Marcelo Suntheim and César Cigliutti became the first gay couple to be formally united in Argentina after the new civil union law, approved in Buenos Aires last December, went into effect July 18.

John Michael Talbot has released his 46th album, “Signatures,” with 15 of his compositions that he rerecorded with the Sinfonia of London and St. Michael’s Singers from Coventry Cathedral. A Catholic layman who heads the Brothers and Sisters of Charity, the Arkansas monastic community he started, Talbot gives about 50 concerts a year. Talbot acknowledged that in the face of a hectic ministry there is a continual challenge to lead a life of simplicity, which is the monk’s calling.

 

Fr. Ronald Witherup, the U.S. superior for the Society of St. Sulpice, was installed Aug. 9 as the new president of the Conference of Major Superiors of Men, an umbrella group for Catholic male religious orders.

Abbot Jean-Baptiste Gourion, 68, a Jewish-born Benedictine, has been named an auxiliary bishop of the Latin Patriarchate of Jerusalem, charged with the pastoral care of Hebrew-speaking Catholics in the Holy Land. Differing by language, culture and daily experiences from the Palestinian majority of Catholics in the patriarchate, the Hebrew-speaking community had petitioned for pastoral structures of their own.

Fr. Christian von Wernich, an Argentine priest accused of committing human rights abuses while serving as police force chaplain under Argentina’s 1976-83 dictatorship, was arrested by police after refusing to testify in court Aug. 6. His detention renews controversy over the role of the Roman Catholic church during Argentina’s “Dirty War” against leftists in the 1970s, which left 30,000 dead or missing. Victims said von Wernich tried to become their confidant and then encouraged them to cooperate with their torturers, according to Alicia Peralta, a lawyer for the Permanent Assembly of Human Rights, which is representing many of the victims’ families.

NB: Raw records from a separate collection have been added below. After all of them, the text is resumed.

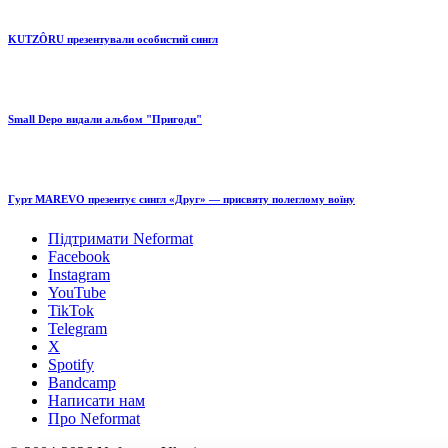
KUTZÔRU презентували особистий сингл
Small Depo видали альбом "Пригоди"
Гурт MAREVO презентує сингл «Друг» — присвяту полеглому воїну
Підтримати Neformat
Facebook
Instagram
YouTube
TikTok
Telegram
X
Spotify
Bandcamp
Написати нам
Про Neformat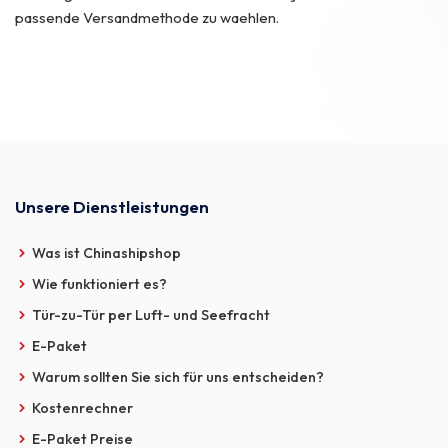
passende Versandmethode zu waehlen.
Unsere Dienstleistungen
Was ist Chinashipshop
Wie funktioniert es?
Tür-zu-Tür per Luft- und Seefracht
E-Paket
Warum sollten Sie sich für uns entscheiden?
Kostenrechner
E-Paket Preise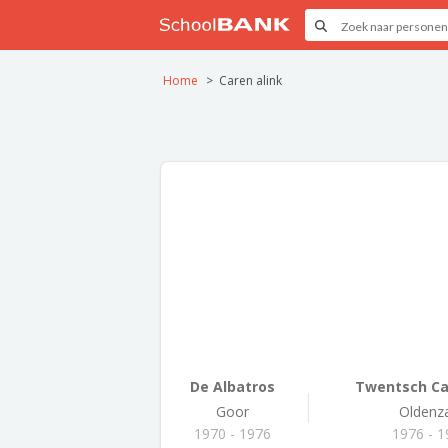
Home
Caren alink
De Albatros
Twentsch Car
Goor
Oldenz
1970 - 1976
1976 - 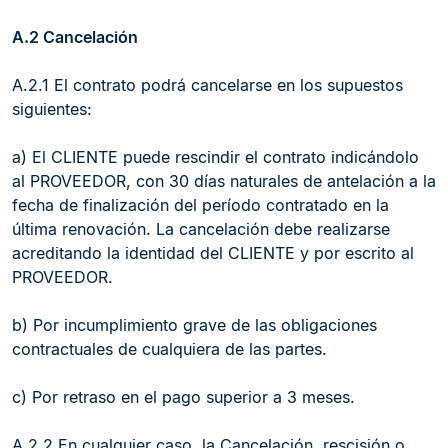
A.2 Cancelación
A.2.1 El contrato podrá cancelarse en los supuestos
siguientes:
a) El CLIENTE puede rescindir el contrato indicándolo
al PROVEEDOR, con 30 días naturales de antelación a la
fecha de finalización del período contratado en la
última renovación. La cancelación debe realizarse
acreditando la identidad del CLIENTE y por escrito al
PROVEEDOR.
b) Por incumplimiento grave de las obligaciones
contractuales de cualquiera de las partes.
c) Por retraso en el pago superior a 3 meses.
A.2.2 En cualquier caso, la Cancelación, rescisión o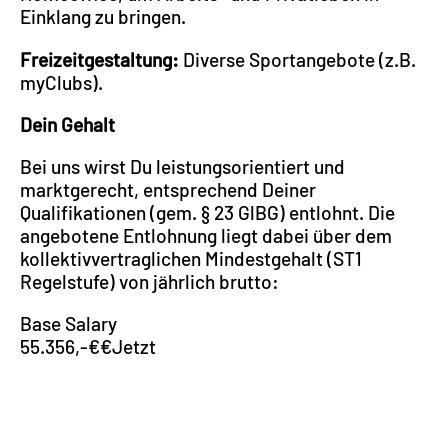
Einklang zu bringen.
Freizeitgestaltung:
Diverse Sportangebote (z.B.
myClubs).
Dein Gehalt
Bei uns wirst Du leistungsorientiert und
marktgerecht, entsprechend Deiner
Qualifikationen (gem. § 23 GlBG) entlohnt. Die
angebotene Entlohnung liegt dabei über dem
kollektivvertraglichen Mindestgehalt (ST1
Regelstufe) von jährlich brutto:
Base Salary
55.356,-€€Jetzt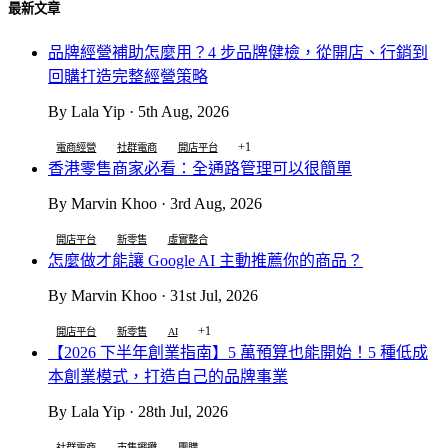
最新文章
品牌經營補助怎麼用？4 步品牌健檢，從開店、行銷到
回購打造完整經營策略
By Lala Yip · 5th Aug, 2026
+1
電商經營
社群電商
開店平台
香港零售商家必看：全通路管理可以很簡單
By Marvin Khoo · 3rd Aug, 2026
開店平台
新零售
虛實整合
怎麼做才能讓 Google AI 主動推薦你的商品？
By Marvin Khoo · 31st Jul, 2026
+1
開店平台
新零售
AI
【2026 下半年創業指南】5 萬預算也能開始！5 種低成
本創業模式，打造自己的品牌事業
By Lala Yip · 28th Jul, 2026
社群電商
市集擺攤
團購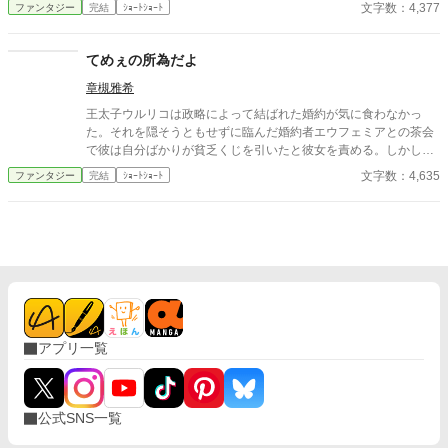
した子息は娘を番だと認識し、今度は「解除しろ」と迫ってき
文字数：4,377
ファンタジー
完結
ｼｮｰﾄｼｮｰﾄ
た。 それを拒んだ娘を、彼は「番の義務違反だ」と裁判に訴え
る。 「拒否なさったのは、そちらです」震えながらも、少女は法
廷で自らの意思を語る。 運命か、尊厳か――下された判決は？
てめぇの所為だよ
章槻雅希
王太子ウルリコは政略によって結ばれた婚約が気に食わなかっ
た。それを隠そうともせずに臨んだ婚約者エウフェミアとの茶会
で彼は自分ばかりが貧乏くじを引いたと彼女を責める。しかし、
見事に返り討ちに遭うのだった。 『小説家になろう』様・『アル
文字数：4,635
ファンタジー
完結
ｼｮｰﾄｼｮｰﾄ
ファポリス』様の重複投稿、自サイトにも掲載。
アプリ一覧
公式SNS一覧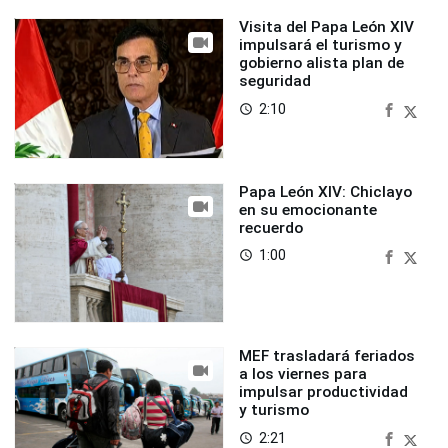
Visita del Papa León XIV
impulsará el turismo y
gobierno alista plan de
seguridad
2:10
access_time
Papa León XIV: Chiclayo
en su emocionante
recuerdo
1:00
access_time
MEF trasladará feriados
a los viernes para
impulsar productividad
y turismo
2:21
access_time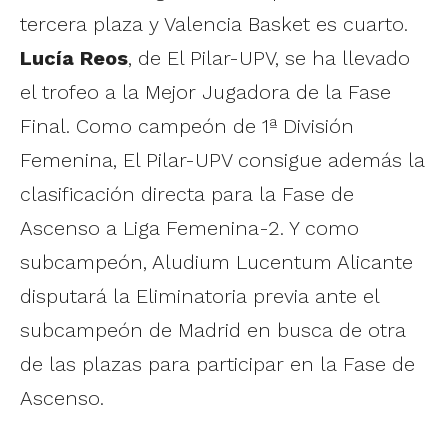
tercera plaza y Valencia Basket es cuarto.
Lucía Reos
, de El Pilar-UPV, se ha llevado
el trofeo a la Mejor Jugadora de la Fase
Final. Como campeón de 1ª División
Femenina, El Pilar-UPV consigue además la
clasificación directa para la Fase de
Ascenso a Liga Femenina-2. Y como
subcampeón, Aludium Lucentum Alicante
disputará la Eliminatoria previa ante el
subcampeón de Madrid en busca de otra
de las plazas para participar en la Fase de
Ascenso.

Blessed Joseph Freinademetz, known as Joseph of Shandong, once wrote, “I want to be a Chinese in heaven.” Pope John Paul II will canonize Freinademetz and two others Oct. 5 in Rome. With his canonization, Freinademetz, an Italian-born Divine Word missionary sent to China in 1879, will become the 122nd saint who was Chinese or worked in China and the first who is not a martyr. He was beatified in 1975.

 

DEATHS

Jesuit Fr. Walter J. Ong
Theorist on oral and literate cultures

Jesuit Fr. Walter J. Ong, 90, author of Orality and Literacy: The Technologizing of the Word, died after a long illness Aug. 12 in St. Louis. A professor at St. Louis University for nearly four decades, Ong was noted for his analysis of how the invention of the printing press shifted communication from primarily oral to primarily written and how that impacted culture and human consciousness. His studies continued through the rise of radio and television. Current revolutions in digital technology are causing scholars to take a new look at his work. Ong was convinced the power of advanced technology could be humanized, and he pushed religious thinkers to incorporate an understanding of modern technology in their theology.